Weighed down by a refugee crisis that shows no signs of abating, Lebanon's government aims to step out from the shadows of the United Nations and prove to potential big-money donors that it can take a role in saving not just Syrians, but Lebanon itself.
On Tuesday, donors from around the world will gather to help deal with the repercussions of the Syrian War, which has led to 12.2 million Syrians requiring humanitarian assistance and 3.4 million fleeing Syria.
Two previous donor conferences pledged a total of $3.9 billion.
Hala al-Helou, advisor to Rashid Derbas, Lebanon’s minister of social affairs, claimed the dangers of the war within Lebanon’s borders were now so profound they threatened not just long-suffering Syrian refugees, but the country itself.
Al-Halou said the country has been flooded with an estimated 1.5 million refugees threatening Lebanon’s stability.
“We won’t be able to tend, not just to the Syrians, but to our own people, which is why we’re going there to ask for. not just humanitarian support, but support that will keep Lebanon standing on its feet today,” she said.
Bringing together 78 countries and 40 humanitarian agencies, the Kuwait conference offers some hope of gaining such support.
“It is extremely vital, and wouldn’t be taking place if it wasn’t necessary,” said UNHCR MENA spokeswoman Bathoul Ahmed. “Hopefully this will be as successful [as the first two conferences] in terms of getting the support needed. There is a lot of money being asked for but we are still hopeful.”
Taking the lead
The United Natios and its various agencies have led the way in Lebanon, handling the vast majority of funds being pledged to help with the crisis.
But following in the footsteps of neighboring countries Turkey and Jordan, the Lebanese government is trying to take a stronger lead in overseeing how donors’ money is spent.
The Lebanon Crisis Response Plan (LCRP) was launched in December to decide how the donors’ pledges will be spent during the next two years.
The LCRP’s goal is aimed at addressing not just refugees but the Lebanese communities affected by their presence. It also is taking a wider effort to battle poverty and instability in a country where a delicate sectarian balance is being put in jeopardy by the jihadists in the region.
Al-Halou said that getting the government involved was a good strategy.
“But what’s different today is that the government needs to take [a] leadership [role]. Doing that means we need to have control over what’s going on. For the past four years it’s been random people identifying the random needs of communities,” she said.
Oxfam’s Lebanon representative Fran Beytreyson said that narrowing the focus to how the Syrian crisis impacted Syria and Syrians did not convey the regional scope of the crisis.
“It translates into every sector and every walk of life in neighboring countries, and that kind of scope and scale is not easily understood,” she said.
Despite the large amount of money pledged at the previous two conferences, many said the international community was still not doing enough for Syria.
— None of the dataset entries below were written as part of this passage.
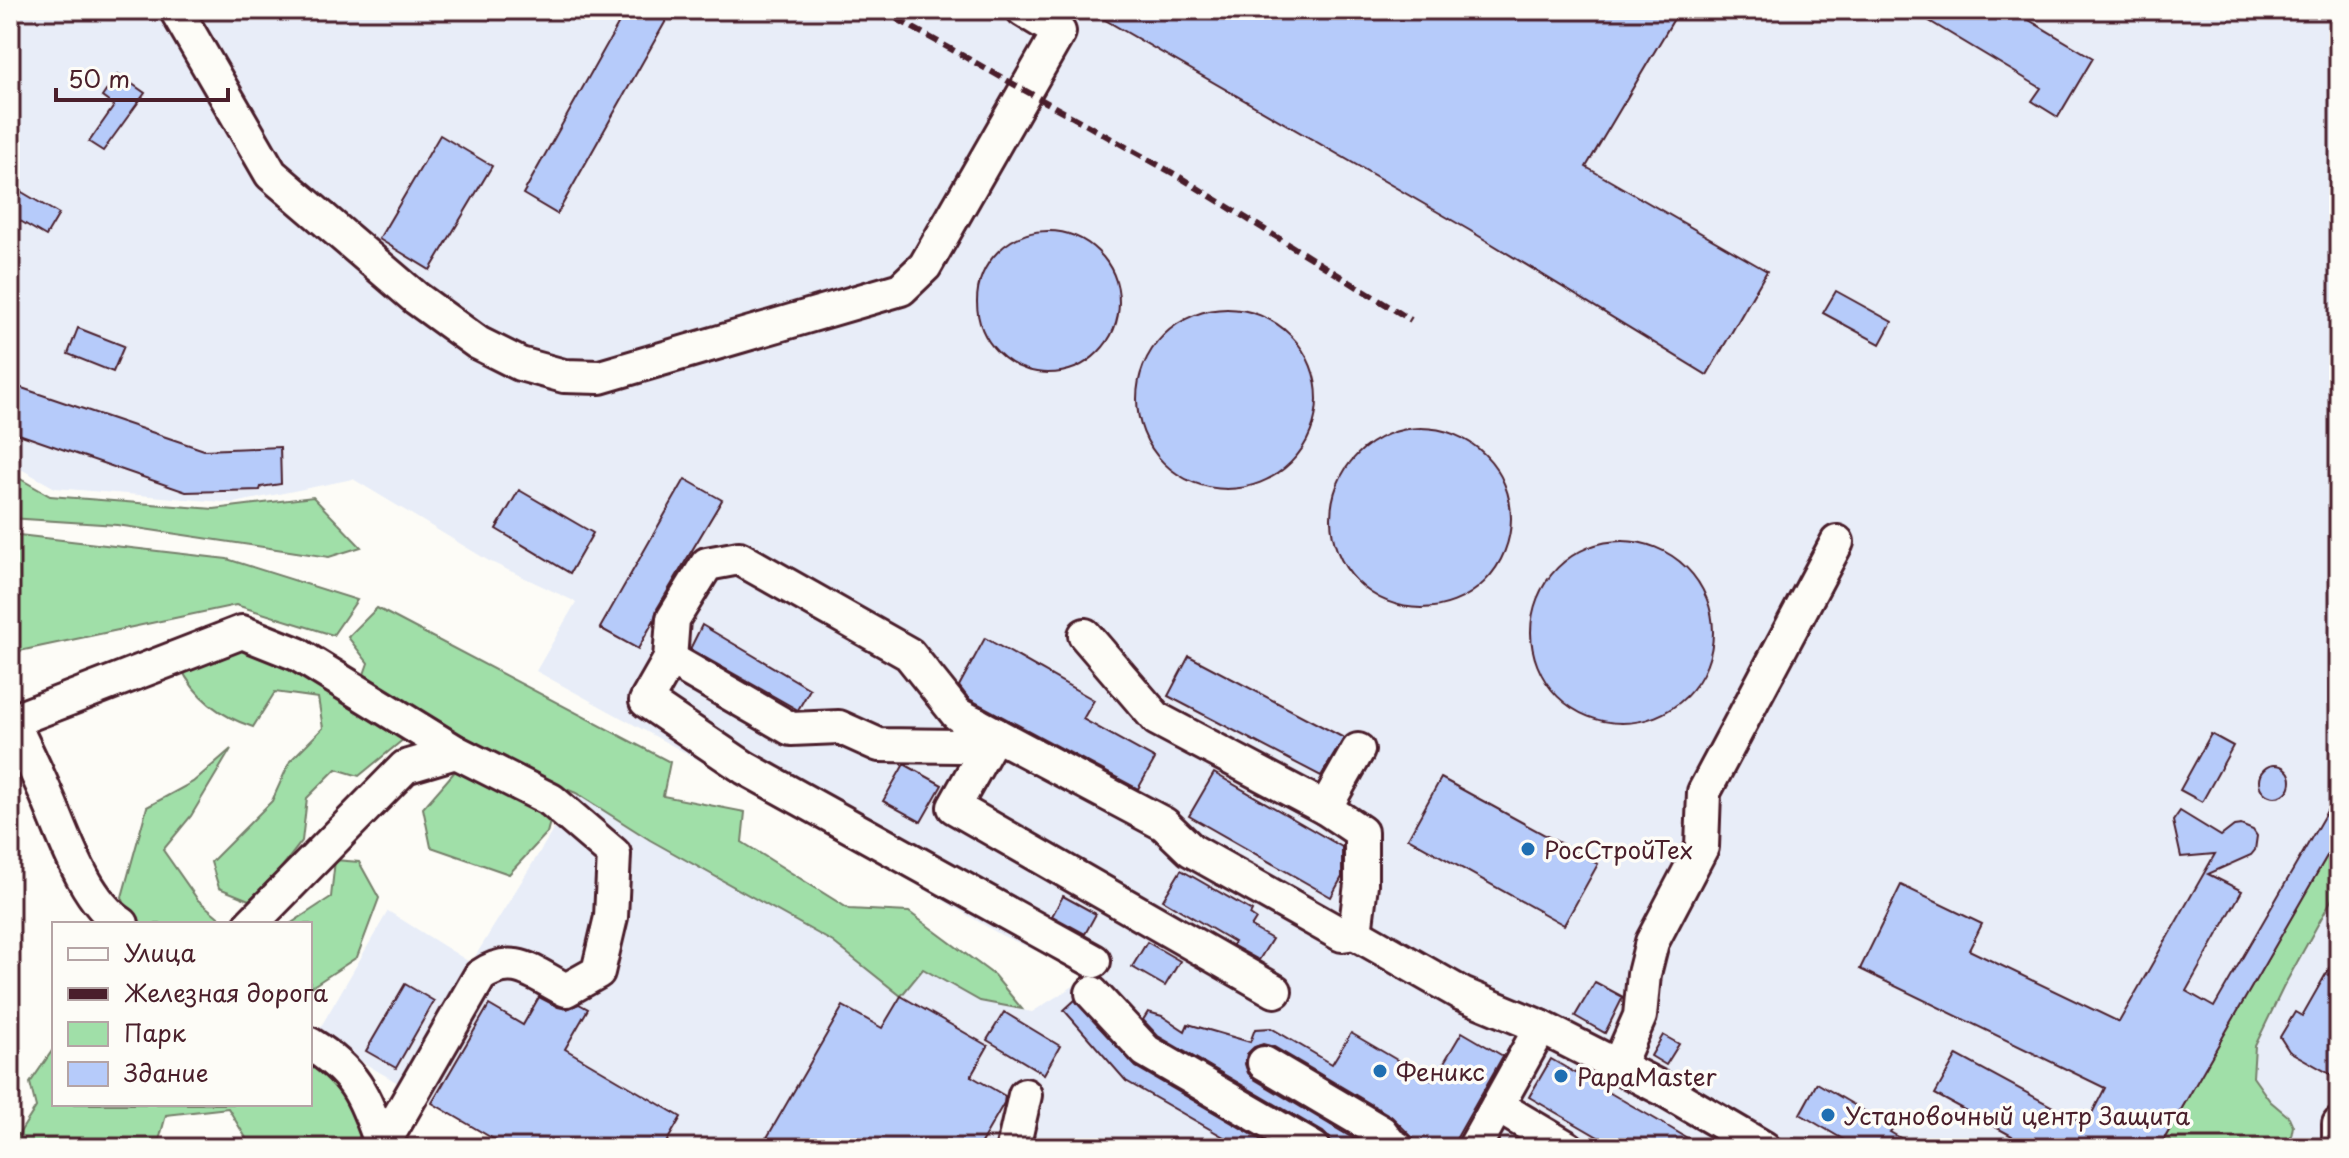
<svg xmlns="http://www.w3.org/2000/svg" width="2349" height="1158" viewBox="0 0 2349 1158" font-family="'Playpen Sans',sans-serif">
<rect width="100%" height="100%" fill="#fdfcf7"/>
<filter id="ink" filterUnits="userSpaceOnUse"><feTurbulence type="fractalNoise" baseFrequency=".0125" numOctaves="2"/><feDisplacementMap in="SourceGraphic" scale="16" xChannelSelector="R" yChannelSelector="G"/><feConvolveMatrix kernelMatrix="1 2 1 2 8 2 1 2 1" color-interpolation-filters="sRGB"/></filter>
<g filter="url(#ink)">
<path fill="#e8edf8" d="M10 10H2339V1148H509L316 1035 388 911 471 963 576 793 650 840 833 942 900 996 922 969 980 1001 1032 1012 1091 975 1001 935 806 819 536 671 576 602 489 561 353 479 234 503 55 488 10 463Z"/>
<g fill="#a0dfa8" stroke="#757f6a" stroke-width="2">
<path d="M10 473 50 496 214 509 313 497 361 547 329 557 117 525 10 518Z"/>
<path d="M10 534 227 559 357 600 333 635 236 605 10 653Z"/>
<path d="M377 608 670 762 663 796 745 812 742 842 849 909 909 912 994 975 1022 1009 980 1001 923 969 901 996 833 942 650 840 576 793 471 751 361 683 368 663 348 637Z"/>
<path d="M237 647 274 656 410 734 359 776 336 769 307 798 302 841 274 877 249 900 219 888 211 862 272 801 290 761 323 728 318 698 275 692 253 727C220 716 195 698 180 666Z"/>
<path d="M231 749 191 816 163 850 198 900 222 920 221 924H139L130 918 122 897 147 807 193 782Z"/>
<path d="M464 761 553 810 547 833 509 874 431 847 423 808Z"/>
<path d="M2339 835V886L2284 986 2255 1046 2253 1077 2270 1101 2289 1117 2293 1126 2290 1142 2285 1148H2247L2239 1145 2226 1148H2159Z"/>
<path d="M335 860 359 862 379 898 357 957 310 988V924H290L331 897Z"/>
<path d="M54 1048V1104H310V1054L325 1063 365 1123 354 1148H252L228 1108 166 1115 157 1148H10L36 1107 30 1083Z"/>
</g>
<g fill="#b6cbfa" stroke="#4a1f2b" stroke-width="2">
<path d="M595 10H672L557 214 523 194 619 23Z"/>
<path d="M1088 10H1663L1675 17 1586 167 1767 271 1707 375 1469 230Z"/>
<path d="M1911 10H2012L2093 58 2058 117 2032 101 2041 88Z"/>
<path d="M118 74 145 93 103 151 89 142 114 106 102 97Z"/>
<path d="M440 135 492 166 430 270 379 239Z"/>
<path d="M10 185 59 214 46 236 10 215Z"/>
<circle cx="1048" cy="302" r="71"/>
<path d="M1836 291 1892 322 1880 344 1823 313Z"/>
<circle cx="1227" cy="399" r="90"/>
<path d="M78 328 124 346 113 372 68 354Z"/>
<path d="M10 384 204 450 280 447 281 484 261 487 260 490 186 492 10 431Z"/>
<circle cx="1421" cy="518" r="90"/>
<path d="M685 479 722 500 657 609 654 620 638 649 600 628Z"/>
<path d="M519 490 593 533 570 573 496 529Z"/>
<circle cx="1622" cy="632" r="91"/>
<path d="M702 625 810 689 798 710 690 649Z"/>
<path d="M985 638 1094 700 1083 719 1155 759 1138 789 969 699 959 686Z"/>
<path d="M1189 656 1344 738 1321 776 1168 696Z"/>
<path d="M2211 734 2233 746 2202 802 2180 790Z"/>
<path d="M904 764 942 785 921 822 883 801Z"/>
<circle cx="2275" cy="781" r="16"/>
<path d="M1214 773 1342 847V877L1331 897 1189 816Z"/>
<path d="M1441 778 1598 864 1564 925 1408 838Z"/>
<path d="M2339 790V835L2159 1148H2006L2012 1136 1935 1094 1957 1055 2086 1125 2105 1088 1860 969 1901 885 1982 924 1969 950 2119 1022 2215 854 2181 857 2173 821 2180 811 2221 836 2234 826 2241 825 2253 830 2257 836 2255 850 2251 855 2208 874 2242 891 2186 991 2214 1007Z"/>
<path d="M1181 870 1252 911 1250 915 1256 919 1251 927 1272 939 1259 960 1232 945 1234 942 1163 900Z"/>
<path d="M1063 896 1096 914 1085 934 1052 916Z"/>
<path d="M1147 942 1180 961 1165 986 1132 967Z"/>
<path d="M2339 951V1079L2289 1051 2280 1037 2295 1012 2302 1016Z"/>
<path d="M1595 982 1623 997 1605 1033 1575 1016Z"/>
<path d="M405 984 434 1001 396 1068 366 1051Z"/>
<path d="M901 996 988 1046 971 1076 1005 1096 1004 1103 978 1148H761L843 1006 882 1028Z"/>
<path d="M539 997 558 1007 567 1009 579 1004 588 1009 565 1049 681 1117 663 1148H509L432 1103 489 1005 523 1025Z"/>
<path d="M1075 1000 1136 1067 1275 1148H1243L1126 1081 1064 1010Z"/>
<path d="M1004 1012 1060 1046 1044 1074 987 1040Z"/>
<path d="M1148 1012 1162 1016 1185 1031 1188 1024 1250 1042 1255 1029 1271 1028 1332 1064 1351 1033 1433 1081 1462 1032 1503 1056 1451 1148H1416L1413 1138 1391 1116 1274 1047 1263 1044 1254 1047 1247 1054 1245 1064 1248 1073 1254 1079 1369 1148H1332L1330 1139 1323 1132 1158 1036 1143 1020Z"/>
<path d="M1663 1035 1679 1044 1666 1065 1651 1056Z"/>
<path d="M1551 1059 1657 1120 1704 1148H1617L1529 1097Z"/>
<path d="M1817 1083 1893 1128 1890 1132 1918 1148H1858L1800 1114Z"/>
</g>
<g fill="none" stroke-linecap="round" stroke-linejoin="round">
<g stroke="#4a1f2b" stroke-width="38">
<g id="minor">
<path d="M176 10 271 174 416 298 478 343 520 364 564 376 600 377 901 289 925 266 1059 32 1023 10"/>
<path d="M1085 635 1157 719 1325 808 1361 832V884L1355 933"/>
<path d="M670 659 791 729 839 727 879 745 960 746 975 723"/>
<path d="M995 734 954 807 1275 991"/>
<path d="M1325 808 1358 750"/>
<path d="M122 924C85 900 66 841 49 801 38 774 25 748 12 721L242 632 297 654 456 752"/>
<path d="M251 924 405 767 456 752 551 800 614 854 611 917 598 972 566 990C534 974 514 952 480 976L381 1148"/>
<path d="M1094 961 745 768 646 701 670 659 673 619 707 564 739 558 909 654 957 714 1164 824 1191 850 1342 935 1355 933 1462 994 1541 1027 1665 1090 1764 1148"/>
<path d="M1092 993 1146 1051 1313 1148"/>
<path d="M310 1044C357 1073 364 1096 382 1145"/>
<path d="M1264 1063 1381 1132 1390 1144 1397 1148"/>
<path d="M1618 1066 1640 1016 1644 974 1652 942 1702 847 1704 792 1837 542"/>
<path d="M1499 1107 1568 1148"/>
<path d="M1013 1148 1025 1095"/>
<path d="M1474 1148 1541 1027"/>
<path d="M2339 1148V1124"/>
</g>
</g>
<use href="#minor" stroke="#fdfcf7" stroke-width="32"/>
<path stroke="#4a1f2b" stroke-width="6" stroke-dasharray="12 6" stroke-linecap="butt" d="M881 10 1178 176 1411 320"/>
</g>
</g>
<g fill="#1f6fb2" stroke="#fdfcf7" stroke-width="3">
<circle cx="1528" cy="849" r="8"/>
<circle cx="1380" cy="1071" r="8"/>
<circle cx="1561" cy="1076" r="8"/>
<circle cx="1828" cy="1115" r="8"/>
</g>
<g text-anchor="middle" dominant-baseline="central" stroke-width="7" stroke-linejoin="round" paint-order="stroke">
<g font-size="24" fill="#4a1f2b" stroke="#fdfcf7" text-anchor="start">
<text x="1544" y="849">РосСтройТех</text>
<text x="1396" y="1071">Феникс</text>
<text x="1577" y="1076">PapaMaster</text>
<text x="1844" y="1115">Установочный центр Защита</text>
</g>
</g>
<rect width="2349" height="1158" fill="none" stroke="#fdfcf7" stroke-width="40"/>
<rect x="20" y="20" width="2309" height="1118" fill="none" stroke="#4a1f2b" stroke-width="3" filter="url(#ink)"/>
<rect x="52" y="922" width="260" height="184" fill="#fdfcf7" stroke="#b5a4a5" stroke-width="2"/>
<rect x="68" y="948" width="40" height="12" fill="#fdfcf7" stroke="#b5a4a5" stroke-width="2"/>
<text x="124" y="962" font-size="24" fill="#4a1f2b">Улица</text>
<rect x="68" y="988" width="40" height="12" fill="#4a1f2b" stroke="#b5a4a5" stroke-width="2"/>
<text x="124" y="1002" font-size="24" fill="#4a1f2b">Железная дорога</text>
<rect x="68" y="1022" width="40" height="24" fill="#a0dfa8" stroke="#b5a4a5" stroke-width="2"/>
<text x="124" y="1042" font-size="24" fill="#4a1f2b">Парк</text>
<rect x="68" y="1062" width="40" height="24" fill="#b6cbfa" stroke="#b5a4a5" stroke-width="2"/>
<text x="124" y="1082" font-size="24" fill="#4a1f2b">Здание</text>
<path d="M56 88v12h172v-12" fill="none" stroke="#4a1f2b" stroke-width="4"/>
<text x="68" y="88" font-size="24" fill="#4a1f2b" stroke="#fdfcf7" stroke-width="6" paint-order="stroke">50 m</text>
</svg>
Some warned it could get worse as a result of donor fatigue. In 2013, 71 percent of the required funds to help those affected by the crisis were provided, a figure that dropped to 57 percent in 2014.
“We need to build the capacities of the institutions, NGOs and civil society,” said Helou. “These are the people who will continue to the support when the donors get tired, and the U.N. agencies don’t have the money any more - it will be the government that takes over this work.”
Efforts to expand the focus of aid to reach beyond the immediate need of Syrian refugees and address the destabilizing impact of the war as a whole through broader state-support are reflected in a wider trend among donors and those distributing the funds.
The U.N. relief plan for 2015/16 is seeking $8.4 billion to assist the nearly 18 million people affected by the conflict, including both Syrians and those affected in countries like Lebanon.
“We had to look at going beyond immediate assistance and address more ways of supporting the hosting countries” said UNHCR spokeswoman Ahmed.
Although the Lebanese government’s efforts to take more control in distributing donations seems by some to be a good approach, convincing donors to place more trust in the government may not be an easy task.
The country recently ranked 136th out of 175 for Transparency International’s Corruption Perceptions Index.
Virginie Lefevre is a program and partnerships coordinator for the Amel Association, one of number of Lebanese NGOs being represented at the conference.
Lefevre told VOA that she had heard concerns regarding a shift of money and resources away from refugees and towards the state.
"It will take a lot of work to convince donors to work directly with the Lebanese government rather than through bodies like the United Nations," she sad. "But such concerns should not prevent the Lebanese government from taking an increasing lead in managing the crisis. It is up to those like the Amel Association to keep an eye on how the government handled funding."